**EXERCISE GOAL**
Check each line of the listing for the word "lines" and report the ones that have it.

**RECORDS SHOWN**
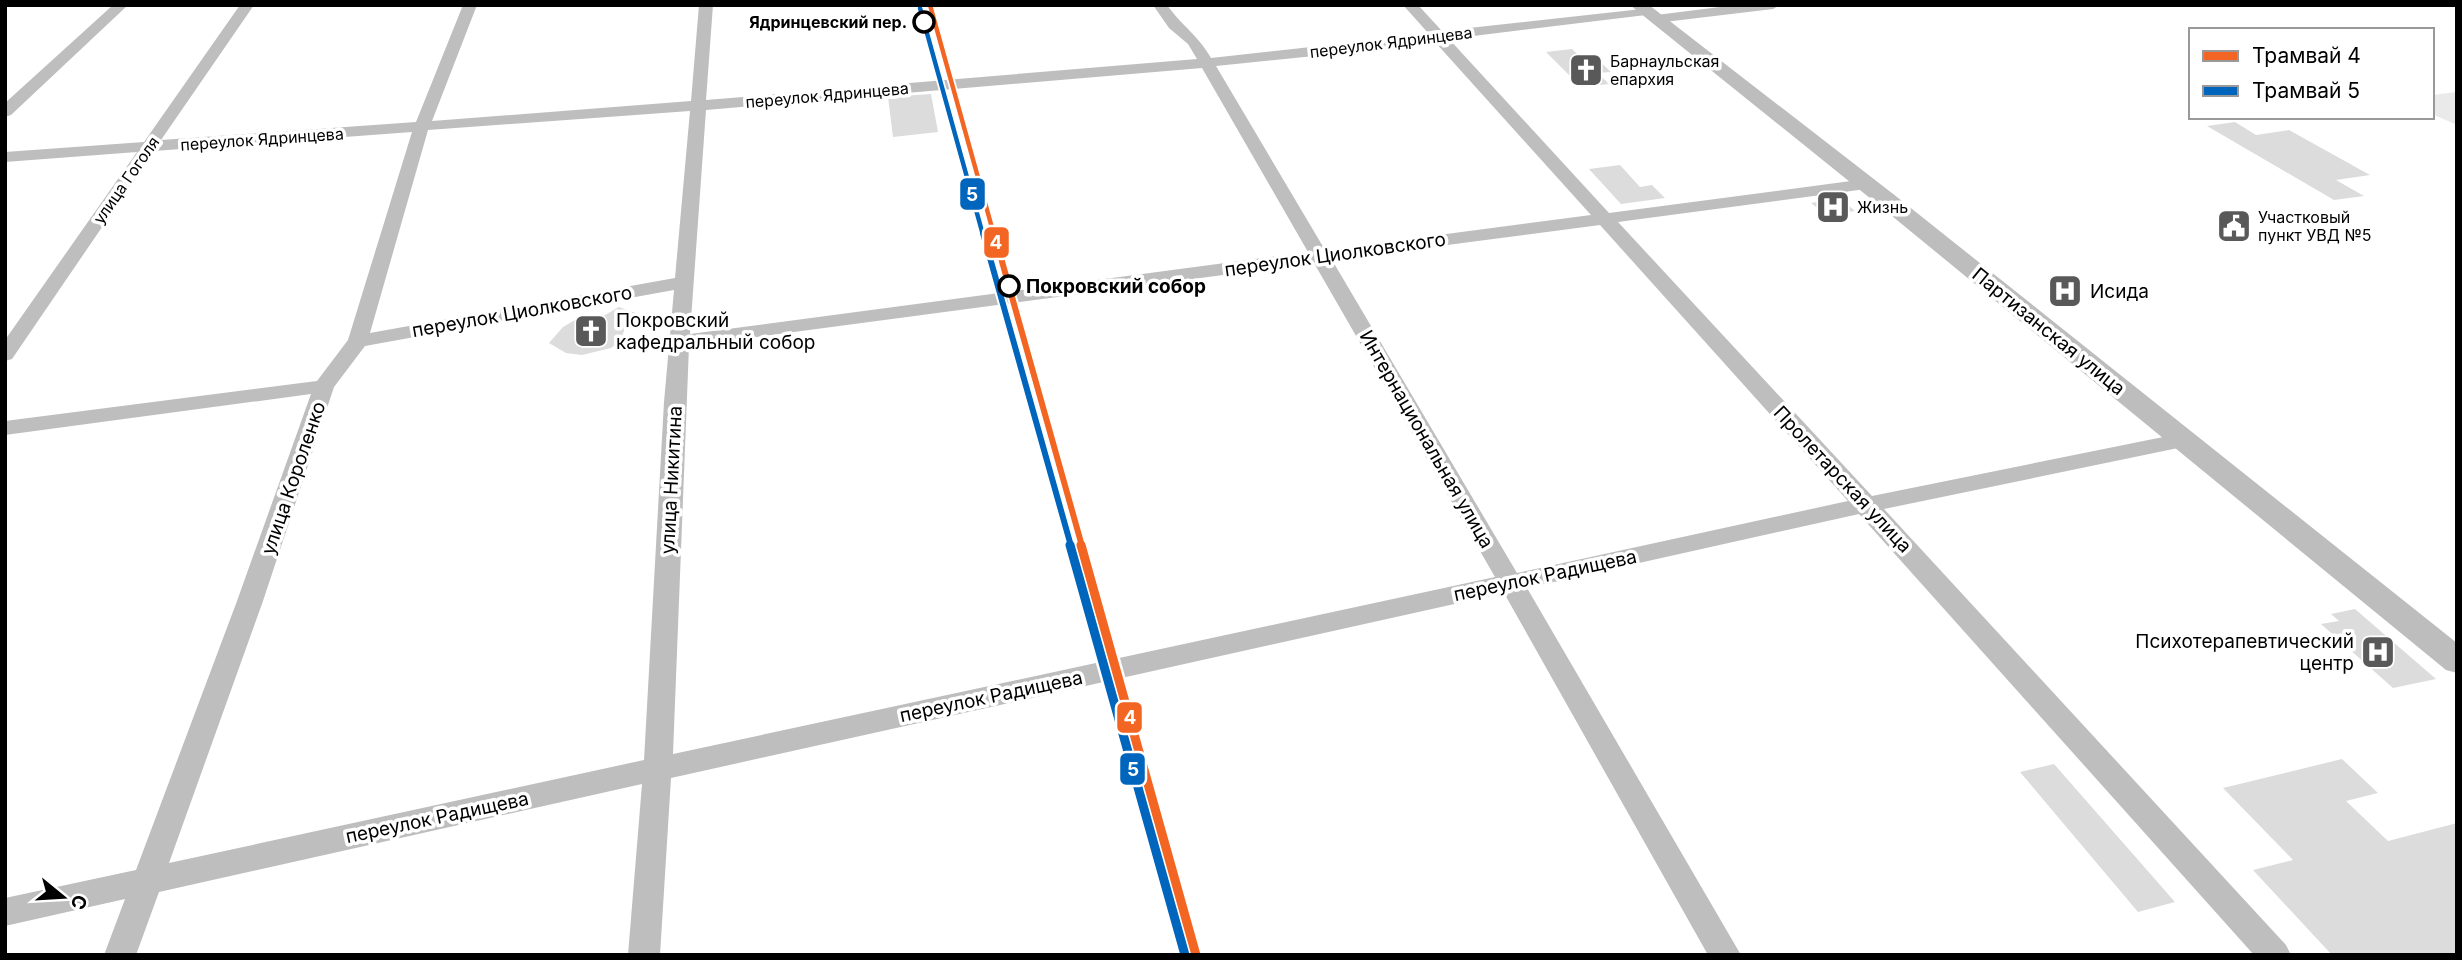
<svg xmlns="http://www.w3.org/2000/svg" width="2462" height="960" viewBox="0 0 2462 960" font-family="Inter,sans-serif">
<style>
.green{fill:#eaeaea}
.building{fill:#dcdcdc}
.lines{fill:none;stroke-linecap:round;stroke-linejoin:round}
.minor{fill:#bebebe;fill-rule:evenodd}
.major{fill:#bdbdbd;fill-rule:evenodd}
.tram-1-far2-casing{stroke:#fff;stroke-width:8}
.tram-1-far1-casing{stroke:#fff;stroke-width:10}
.tram-1-casing{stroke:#fff;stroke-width:14}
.tram-2-far2-casing{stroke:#fff;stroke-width:8}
.tram-2-far1-casing{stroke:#fff;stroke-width:10}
.tram-2-casing{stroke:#fff;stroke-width:14}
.tram-1-far2{stroke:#f26522;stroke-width:4.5}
.tram-1-far1{stroke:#f26522;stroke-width:6}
.tram-1{stroke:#f26522;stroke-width:9}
.tram-2-far2{stroke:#0065bd;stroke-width:4.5}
.tram-2-far1{stroke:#0065bd;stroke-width:6}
.tram-2{stroke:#0065bd;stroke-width:9}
.stop-dot{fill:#fff;stroke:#000;stroke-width:3.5}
.labels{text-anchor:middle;stroke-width:7;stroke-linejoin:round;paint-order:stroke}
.far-stop-label{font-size:16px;font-weight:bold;fill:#000;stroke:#fff;text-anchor:end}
.far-street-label{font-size:16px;fill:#000;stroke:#fff}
.far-poi-label{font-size:16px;fill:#000;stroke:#fff;text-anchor:start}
.street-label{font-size:19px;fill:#000;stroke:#fff}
.stop-label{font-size:19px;font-weight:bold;fill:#000;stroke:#fff;text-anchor:start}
.poi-label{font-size:19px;fill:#000;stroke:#fff;text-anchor:start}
.line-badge{stroke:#fff;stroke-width:2.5}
.badge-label{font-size:19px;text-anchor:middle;font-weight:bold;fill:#fff}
</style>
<rect width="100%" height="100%" fill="#fff"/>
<path class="green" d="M2457,92v33l-25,-11v-19z"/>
<path class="building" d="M1572,49l9,9 13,-2 17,16 -13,1 11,11 -28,3 -35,-35z
M931,94l7,38 -45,5 -5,-40z
M2235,122l21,13 33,-5 81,45 -34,5 28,16 -30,4 -127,-74z
M1620,165l20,22 12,-2 13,13 -44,6 -32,-35z
M1840,198l15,13 -29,4 -15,-12z
M619,307l22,8 -15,11 -6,15 -9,7 -29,7 -16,-2 -17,-10 14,-16 12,-7 18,2z
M2355,609l81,70 -43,9 -72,-64 18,-3 -8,-7z
M2342,759l36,34 -32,8 42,40 69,-18v132h-125l-79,-85 40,-10 -70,-72z
M2054,764l121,138 -37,10 -118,-140z"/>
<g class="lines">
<path class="minor" d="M113,5h15l-117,110 -6,2v-14z
M240,5h14l-93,135 255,-18 47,-117h14l-45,116 259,-20 8,-96h14l-7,95 491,-41 -9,-15 -19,-16 -16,-23h14c15,21 31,30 44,53l218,-24 -26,-29h15l24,26 209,-23 2,3 -7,4 -197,24 160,174 257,-34 6,1 3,4 -3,4 -6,1 -248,33 254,274 311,-63 8,2 3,5 -3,5 -8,2 -299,62 402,436 5,10h-37l-395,-441 -332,74 214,367h-33l-204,-362 -833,185 -11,177h-32l14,-171 -483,108 -23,63h-32l21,-56 -120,27v-28l131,-28 101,-269 74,-207 -306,41v-14l312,-40 31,-41 64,-208 -258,19 -142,208 -7,2v-21l132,-188 -132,10v-10l139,-10zM1435,42l156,173 -266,35 -109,-184 207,-21zM1202,68l106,184 -618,82 16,-224zM690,111l-15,167 -305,55 58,-203zM1600,225l248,276 -331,72 -185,-313zM1314,263l181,314 -822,177 16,-408zM674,290l-10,112 -20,358 -475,103 94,-262 71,-214 31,-41z
M1736,5h44l-7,4 -117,14 -7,-4 7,-4z"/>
<path class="major" d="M1630,5h19l248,192 560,446v30l-11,-3 -565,-463z"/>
<g class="tram-1-far2-casing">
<path id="tram-1-far2" d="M930,5l64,230"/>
</g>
<g class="tram-1-far1-casing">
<path id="tram-1-far1" d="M994,233l88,313"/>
</g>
<g class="tram-1-casing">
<path id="tram-1" d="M1081,545l115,410"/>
</g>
<g class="tram-2-far2-casing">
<path id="tram-2-far2" d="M920,8l63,227"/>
</g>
<g class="tram-2-far1-casing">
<path id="tram-2-far1" d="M983,233l88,313"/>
</g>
<g class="tram-2-casing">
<path id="tram-2" d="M1070,545l115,410"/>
</g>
<use href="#tram-1-far2" class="tram-1-far2"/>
<use href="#tram-1-far1" class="tram-1-far1"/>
<use href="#tram-1" class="tram-1"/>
<use href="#tram-2-far2" class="tram-2-far2"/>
<use href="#tram-2-far1" class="tram-2-far1"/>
<use href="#tram-2" class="tram-2"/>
</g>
<defs>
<g id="church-square" transform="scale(1.75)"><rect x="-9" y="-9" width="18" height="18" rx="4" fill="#595959" stroke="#fff"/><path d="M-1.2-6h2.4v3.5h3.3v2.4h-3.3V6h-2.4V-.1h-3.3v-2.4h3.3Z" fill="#fff"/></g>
<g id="hospital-square" transform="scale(1.75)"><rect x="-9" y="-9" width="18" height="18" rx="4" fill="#595959" stroke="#fff"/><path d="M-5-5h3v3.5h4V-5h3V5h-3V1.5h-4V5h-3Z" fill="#fff"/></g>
<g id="civic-square" transform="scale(1.75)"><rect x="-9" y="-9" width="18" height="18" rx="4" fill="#595959" stroke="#fff"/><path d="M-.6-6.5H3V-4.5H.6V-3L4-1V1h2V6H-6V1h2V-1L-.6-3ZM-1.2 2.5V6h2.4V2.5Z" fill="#fff"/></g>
</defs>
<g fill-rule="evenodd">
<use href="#church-square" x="1586" y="70"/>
<use href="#hospital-square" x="1833" y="207"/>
<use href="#civic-square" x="2234" y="226"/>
<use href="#hospital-square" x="2065" y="291"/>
<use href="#church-square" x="591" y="331"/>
<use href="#hospital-square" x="2378" y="652"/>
</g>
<g class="stop-dot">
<circle cx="924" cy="22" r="10"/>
<circle cx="1009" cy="286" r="10"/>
</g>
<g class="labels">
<g class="far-stop-label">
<text x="907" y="28">Ядринцевский пер.</text>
</g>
<g class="far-street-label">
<text transform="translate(1391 42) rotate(-7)" y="6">переулок Ядринцева</text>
<text transform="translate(827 95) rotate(-5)" y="6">переулок Ядринцева</text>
<text transform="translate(262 139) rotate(-4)" y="6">переулок Ядринцева</text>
<text transform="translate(126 180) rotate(-55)" y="6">улица Гоголя</text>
</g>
<g class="far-poi-label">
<text x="1610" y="67">Барнаульская<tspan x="1610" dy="18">епархия</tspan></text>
<text x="1857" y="213">Жизнь</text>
<text x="2258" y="223">Участковый<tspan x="2258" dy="18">пункт УВД №5</tspan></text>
</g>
<g class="street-label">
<text transform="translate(1335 254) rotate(-8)" y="7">переулок Циолковского</text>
<text transform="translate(522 311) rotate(-10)" y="7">переулок Циолковского</text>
<text transform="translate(2049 331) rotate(39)" y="7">Партизанская улица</text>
<text transform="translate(1427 439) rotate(60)" y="7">Интернациональная улица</text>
<text transform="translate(293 478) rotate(-71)" y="7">улица Короленко</text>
<text transform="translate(1843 479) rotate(47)" y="7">Пролетарская улица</text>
<text transform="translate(671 480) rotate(-87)" y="7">улица Никитина</text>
<text transform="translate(1545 575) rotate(-12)" y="7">переулок Радищева</text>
<text transform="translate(991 696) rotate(-12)" y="7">переулок Радищева</text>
<text transform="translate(437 817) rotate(-12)" y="7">переулок Радищева</text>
</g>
<g class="stop-label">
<text x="1026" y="293">Покровский собор</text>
</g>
<g class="poi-label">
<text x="2090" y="298">Исида</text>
<text x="616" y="327">Покровский<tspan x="616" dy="22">кафедральный собор</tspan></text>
<text x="2354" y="648" text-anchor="end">Психотерапевтический<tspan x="2354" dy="22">центр</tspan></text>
</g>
</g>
<g class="line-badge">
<rect x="959" y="177" width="27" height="34" rx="7" fill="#0065bd"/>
<rect x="983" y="226" width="27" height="33" rx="7" fill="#f26522"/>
<rect x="1116" y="701" width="27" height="33" rx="7" fill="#f26522"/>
<rect x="1119" y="752" width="27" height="34" rx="7" fill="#0065bd"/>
</g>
<g class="badge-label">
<text x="972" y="201">5</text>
<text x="996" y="249">4</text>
<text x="1130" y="724">4</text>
<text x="1133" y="776">5</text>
</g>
<rect width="2462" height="960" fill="none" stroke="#000000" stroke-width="14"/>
<rect x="2189" y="28" width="245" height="91" fill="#ffffff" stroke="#999999" stroke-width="2"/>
<rect x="2203" y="51" width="35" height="10" fill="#f26522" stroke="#999999" stroke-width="2"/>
<text x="2252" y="63" font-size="21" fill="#000000">Трамвай 4</text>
<rect x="2203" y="86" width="35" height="10" fill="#0065bd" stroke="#999999" stroke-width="2"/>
<text x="2252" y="98" font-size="21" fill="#000000">Трамвай 5</text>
<g transform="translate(63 897) rotate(108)" stroke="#ffffff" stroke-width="5" paint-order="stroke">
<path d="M0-5L12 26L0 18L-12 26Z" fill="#000000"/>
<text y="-10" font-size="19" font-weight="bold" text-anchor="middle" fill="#000000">С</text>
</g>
</svg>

**ANSWER TO THIS TASK**
.lines{fill:none;stroke-linecap:round;stroke-linejoin:round}
<g class="lines">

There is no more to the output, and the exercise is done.